ISSN: 2460-6448
Prosiding Psikologi
Hubungan antara Persepsi terhadap Pola Asuh Orang Tua dengan Keterampilan Sosial Buruk pada Remaja Kelas XI di SMAN 1 Bandung 1
Eriazta Putri Nurtami, 2 Endang Supraptiningsih 1 Fakultas Psikologi, Universitas Islam Bandung, Jl. Tamansari No. 1 Bandung 40116 e-mail: 1
[email protected],
[email protected]
Abstrak. Dalam membangun hubungan baru dengan teman sebaya dibutuhkan keterampilan sosial berupa perilaku yang ditampilkan oleh remaja dalam berinteraksi dengan teman sebayanya. Namun, remaja di kelas XI di SMAN 1 Bandung ini, menampilkan perilaku bullying pada teman kelasnya sendiri. Bullying tersebut berupa kekerasan fisik juga kekerasan verbal. Faktor-faktor yang dapat mempengaruhi keterampilan sosial remaja salah satunya adalah keluarga dalam hal ini merupakan pemaknaan pola asuh yang diterapkan oleh orang tua pada anak. Metode yang digunakan adalah metode korelasional.

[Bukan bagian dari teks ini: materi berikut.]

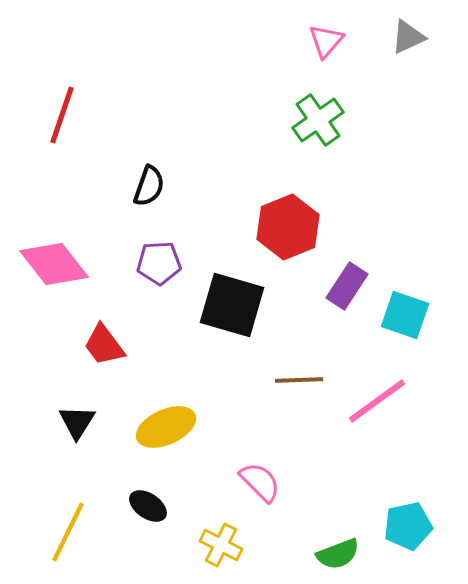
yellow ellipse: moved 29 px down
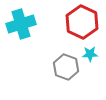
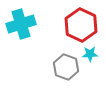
red hexagon: moved 1 px left, 3 px down
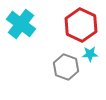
cyan cross: rotated 36 degrees counterclockwise
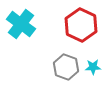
cyan star: moved 3 px right, 13 px down
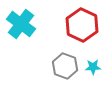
red hexagon: moved 1 px right
gray hexagon: moved 1 px left, 1 px up
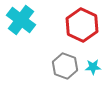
cyan cross: moved 4 px up
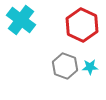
cyan star: moved 3 px left
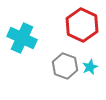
cyan cross: moved 1 px right, 18 px down; rotated 12 degrees counterclockwise
cyan star: rotated 21 degrees counterclockwise
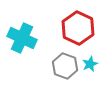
red hexagon: moved 4 px left, 3 px down
cyan star: moved 3 px up
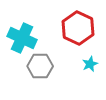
gray hexagon: moved 25 px left; rotated 20 degrees counterclockwise
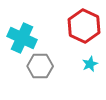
red hexagon: moved 6 px right, 2 px up
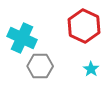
cyan star: moved 1 px right, 5 px down; rotated 14 degrees counterclockwise
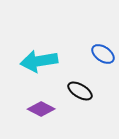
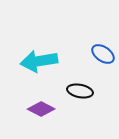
black ellipse: rotated 20 degrees counterclockwise
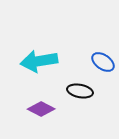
blue ellipse: moved 8 px down
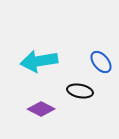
blue ellipse: moved 2 px left; rotated 15 degrees clockwise
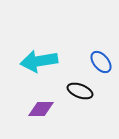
black ellipse: rotated 10 degrees clockwise
purple diamond: rotated 28 degrees counterclockwise
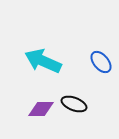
cyan arrow: moved 4 px right; rotated 33 degrees clockwise
black ellipse: moved 6 px left, 13 px down
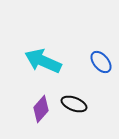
purple diamond: rotated 48 degrees counterclockwise
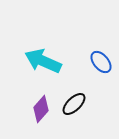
black ellipse: rotated 65 degrees counterclockwise
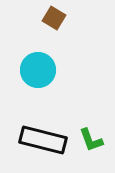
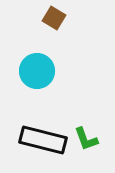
cyan circle: moved 1 px left, 1 px down
green L-shape: moved 5 px left, 1 px up
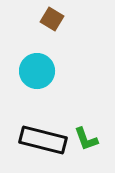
brown square: moved 2 px left, 1 px down
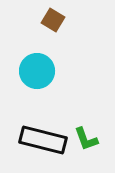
brown square: moved 1 px right, 1 px down
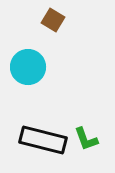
cyan circle: moved 9 px left, 4 px up
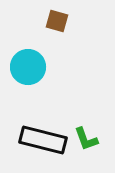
brown square: moved 4 px right, 1 px down; rotated 15 degrees counterclockwise
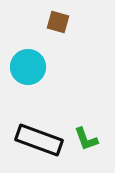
brown square: moved 1 px right, 1 px down
black rectangle: moved 4 px left; rotated 6 degrees clockwise
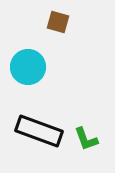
black rectangle: moved 9 px up
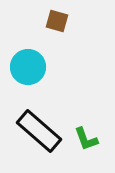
brown square: moved 1 px left, 1 px up
black rectangle: rotated 21 degrees clockwise
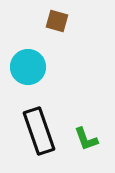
black rectangle: rotated 30 degrees clockwise
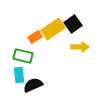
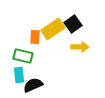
orange rectangle: rotated 56 degrees counterclockwise
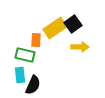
yellow rectangle: moved 2 px right, 1 px up
orange rectangle: moved 1 px right, 3 px down
green rectangle: moved 2 px right, 1 px up
cyan rectangle: moved 1 px right
black semicircle: rotated 138 degrees clockwise
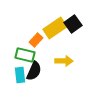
orange rectangle: rotated 40 degrees clockwise
yellow arrow: moved 16 px left, 14 px down
black semicircle: moved 1 px right, 14 px up
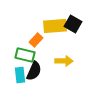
black square: rotated 24 degrees counterclockwise
yellow rectangle: moved 2 px up; rotated 30 degrees clockwise
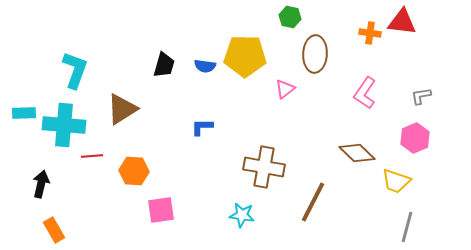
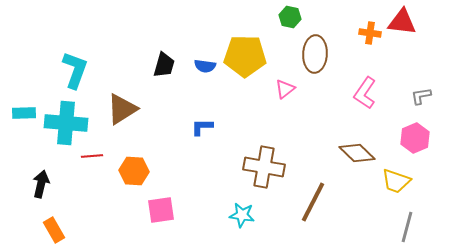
cyan cross: moved 2 px right, 2 px up
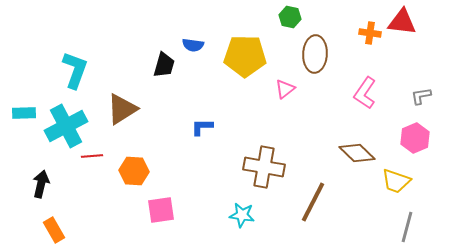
blue semicircle: moved 12 px left, 21 px up
cyan cross: moved 3 px down; rotated 33 degrees counterclockwise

Alat ukur penelitian dibuat sendiri oleh peneliti berdasarkan tipe pola asuh yang diungkapkan oleh Baumrind dan alat ukur keterampilan sosial berdasarkan dimensi dari keterampilan sosial menurut Caldarella dan Merrel. Teknik sampling dalam penelitian ini menggunakan studi populasi dengan sampel sebanyak 45 remaja. Data analisis menggunakan teknik korelasi Rank Spearman dengan bantuan software SPSS versi 20. Berdasarkan hasil analisis data didapatkan hubungan antara pola asuh authoritarian dengan keterampilan sosial sebesar 0,655; hubungan antara pola asuh authoritative dengan keterampilan sosial sebesar -0,683; hubungan antara pola asuh neglectful dengan keterampilan sosial sebesar 0,666; hubungan antara pola asuh indulgent dengan keterampilan sosial sebesar 0,728. Hal tersebut menunjukkan adanya hubungan antara persepsi pola asuh orang tua dengan keterampilan sosial buruk pada remaja kelas XI di SMAN 1 Bandung. Kata Kunci: Keterampilan sosial, pola asuh, remaja
A.
Pendahuluan
Di usia remaja madya yang berkisar antara 15-18 tahun, remaja mulai memasuki lingkungan sekolah menengah atas. Pada masa SMA, persahabatan yang terjalin diantara remaja lebih banyak dibandingkan dengan masa-masa sebelumnya. Persahabatan tersebut terjalin dalam jangka waktu yang lama dan mulai menjalin persahabatan dengan lawan jenisnya. Berdasarkan wawancara terhadap salah satu guru BK di SMAN 1 Bandung, diungkapkan bahwa masalah sosial yang terjadi pada remaja di sekolah lebih jelas terlihat di kelas XI dibandingkan kelas X ataupun kelas XII. Salah satu guru BK mengungkapkan bahwa remaja di kelas XI ini melakukan bullying pada teman kelasnya sendiri. Bullying tersebut berupa kekerasan fisik seperti mendorong dan menabrakkan diri pada temannya dengan sengaja, juga melalui kekerasan verbal seperti mengejek ataupun menghina temannya, gurauan yang mengolok-olok, membicarakan hal buruk tentang temannya pada orang lain. Dalam hal akademis, siswa-siswa kelas XI belum memiliki tanggung jawab untuk melakukan tugasnya. Ketika pelajaran sedang berlangsung, masih banyak siswa kelas XI yang memainkan handphonenya pada jam pelajaran. Meskipun banyak atau tidaknya siswa yang melakukan tidak selalu sama pada setiap mata pelajaran tergantung sikap dari pengajar yang masih dapat memberikan toleransi pada hal tersebut atau tidak.
271
272 |
Eriazta Putri Nurtami, et al.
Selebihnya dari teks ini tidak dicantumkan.